Because of such situation, soldiers demanded for peace, but the government decided to keep fighting, much until 1917. As the war defeat continued, military morale declined. There were many massive surrender. Failing to appreciate the gravity of the situation, more and more wanted to get out of war, and it began to cause internal effects on Russia. Thus, the effects of the war contributed to social and economic unrest in Russia at the beginning of 1917: workers and their families had many grievances about wages that failed to keep pace with inflationary prices, and about the shortages of bread and other foodstuffs in the shops.

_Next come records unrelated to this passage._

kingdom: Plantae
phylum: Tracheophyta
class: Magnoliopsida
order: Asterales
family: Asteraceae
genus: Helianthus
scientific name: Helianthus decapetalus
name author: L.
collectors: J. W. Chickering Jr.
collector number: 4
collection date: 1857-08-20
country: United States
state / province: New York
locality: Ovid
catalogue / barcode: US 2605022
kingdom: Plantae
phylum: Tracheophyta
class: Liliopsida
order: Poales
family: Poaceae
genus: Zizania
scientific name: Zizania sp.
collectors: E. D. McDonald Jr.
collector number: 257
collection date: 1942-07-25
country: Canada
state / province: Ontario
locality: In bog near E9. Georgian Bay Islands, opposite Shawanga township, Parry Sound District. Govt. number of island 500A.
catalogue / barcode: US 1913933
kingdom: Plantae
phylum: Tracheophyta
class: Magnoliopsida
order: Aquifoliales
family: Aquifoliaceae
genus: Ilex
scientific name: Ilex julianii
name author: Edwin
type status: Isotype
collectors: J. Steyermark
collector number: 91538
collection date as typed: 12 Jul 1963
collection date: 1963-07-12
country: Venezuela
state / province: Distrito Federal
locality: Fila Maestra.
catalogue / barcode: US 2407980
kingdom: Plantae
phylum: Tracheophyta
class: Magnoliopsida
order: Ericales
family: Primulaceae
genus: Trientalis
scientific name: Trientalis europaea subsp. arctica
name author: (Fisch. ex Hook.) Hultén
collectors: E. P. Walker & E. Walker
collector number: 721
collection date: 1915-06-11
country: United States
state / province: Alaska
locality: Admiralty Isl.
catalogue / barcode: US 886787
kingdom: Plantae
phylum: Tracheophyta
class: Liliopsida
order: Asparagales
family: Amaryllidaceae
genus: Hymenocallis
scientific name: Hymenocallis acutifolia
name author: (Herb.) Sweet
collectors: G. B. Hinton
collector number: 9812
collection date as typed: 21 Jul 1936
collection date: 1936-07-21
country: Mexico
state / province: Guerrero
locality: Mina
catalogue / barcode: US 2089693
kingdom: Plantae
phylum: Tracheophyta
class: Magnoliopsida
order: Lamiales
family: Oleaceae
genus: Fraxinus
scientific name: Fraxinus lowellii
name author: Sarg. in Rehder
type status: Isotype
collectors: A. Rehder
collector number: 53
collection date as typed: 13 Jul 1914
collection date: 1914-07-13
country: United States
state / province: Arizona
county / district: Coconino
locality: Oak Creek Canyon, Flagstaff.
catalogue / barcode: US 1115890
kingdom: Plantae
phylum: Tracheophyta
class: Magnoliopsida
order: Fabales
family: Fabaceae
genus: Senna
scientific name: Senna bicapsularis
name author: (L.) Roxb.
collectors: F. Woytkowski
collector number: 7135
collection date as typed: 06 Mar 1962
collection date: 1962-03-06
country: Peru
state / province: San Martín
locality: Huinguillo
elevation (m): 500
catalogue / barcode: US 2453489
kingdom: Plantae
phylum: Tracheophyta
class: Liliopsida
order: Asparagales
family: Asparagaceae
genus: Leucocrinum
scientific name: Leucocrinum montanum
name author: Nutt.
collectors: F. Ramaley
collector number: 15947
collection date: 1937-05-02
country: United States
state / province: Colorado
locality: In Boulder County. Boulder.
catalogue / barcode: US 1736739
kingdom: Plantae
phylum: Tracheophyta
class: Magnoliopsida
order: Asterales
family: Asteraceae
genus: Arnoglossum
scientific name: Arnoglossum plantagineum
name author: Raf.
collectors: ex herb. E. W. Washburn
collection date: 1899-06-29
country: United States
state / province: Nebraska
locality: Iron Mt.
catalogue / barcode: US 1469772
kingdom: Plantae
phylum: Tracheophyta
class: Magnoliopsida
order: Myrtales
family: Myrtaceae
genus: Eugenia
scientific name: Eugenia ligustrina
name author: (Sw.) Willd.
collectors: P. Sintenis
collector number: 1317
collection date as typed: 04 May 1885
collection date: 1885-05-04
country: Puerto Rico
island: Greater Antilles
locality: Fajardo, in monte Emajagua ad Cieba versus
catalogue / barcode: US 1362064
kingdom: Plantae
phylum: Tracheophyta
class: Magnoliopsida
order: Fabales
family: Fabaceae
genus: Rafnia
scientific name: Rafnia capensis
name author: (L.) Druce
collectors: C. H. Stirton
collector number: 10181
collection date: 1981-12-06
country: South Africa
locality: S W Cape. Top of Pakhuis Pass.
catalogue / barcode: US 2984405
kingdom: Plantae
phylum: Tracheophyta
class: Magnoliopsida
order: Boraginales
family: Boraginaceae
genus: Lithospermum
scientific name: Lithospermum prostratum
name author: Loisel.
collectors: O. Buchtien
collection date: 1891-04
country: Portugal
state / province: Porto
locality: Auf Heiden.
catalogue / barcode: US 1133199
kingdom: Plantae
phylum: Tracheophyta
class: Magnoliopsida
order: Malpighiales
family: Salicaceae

The immense cost of the war led to dramatic price inflation in Russia; by the end of 1916 were four times those of 1914. Wages rose more slowly than prices, and this lag contributed

to the revival of strikes in the capital at the end of 1916. Food supply was an additional problem, which led to an outbreak out of rioting and strikes in Petrograd and spread to other parts of Russia. This caused the first revolution of 1917, where on March 15th the Tsar was forced to abdicate from power and authority passed to a provisional government, made up of members of the Duma.

Tsar Nicholas II’s lack of military experience and inability to rule the throne all together, additionally contributed to the devastating outcome of WW1 on Russia. “A quick intelligence, a cultivated mind, method and industry in his work, an extraordinary charm that attracted all who came near him- the Emperor Nicholas had not inherited his father’s commanding personality nor the strong character and prompt decision which are so essential to an autocratic ruler... ” stated Sir G.

Buchanan, British ambassador to Russia in 1910, emphasizes how the urban lower classes were not the only ones unsatisfied with the Tsar Nicholas II. During the final phase of World War I in 1917, the second Russian Revolution took place. It removed Russia from the war and brought about the transformation of the Russian Empire into the Union of Soviet Socialist Republics (USSR), replacing Russia’s traditional monarchy with the world’s first Communist state. The Revolution was a reaction to the huge losses, government incompetence, and privations of World War I.

What caused or defined the decline and eventual fall of the Romanov dynasty cannot concluded by one influencing factor but a combination of the Tsar’s leadership, Revolutionary groups and the tipping point, World War 1.

From these it is evident though that Tsar Nicholas’ role in World War 1 and the war itself, to a major extent, was a key factor in the end of the 300-year reigning Romanov rule and subsequent execution. Nevertheless, all long-term and immediate causes played a crucial role in stirring the nation until Russian autocracy was clearly overdue to be overthrown.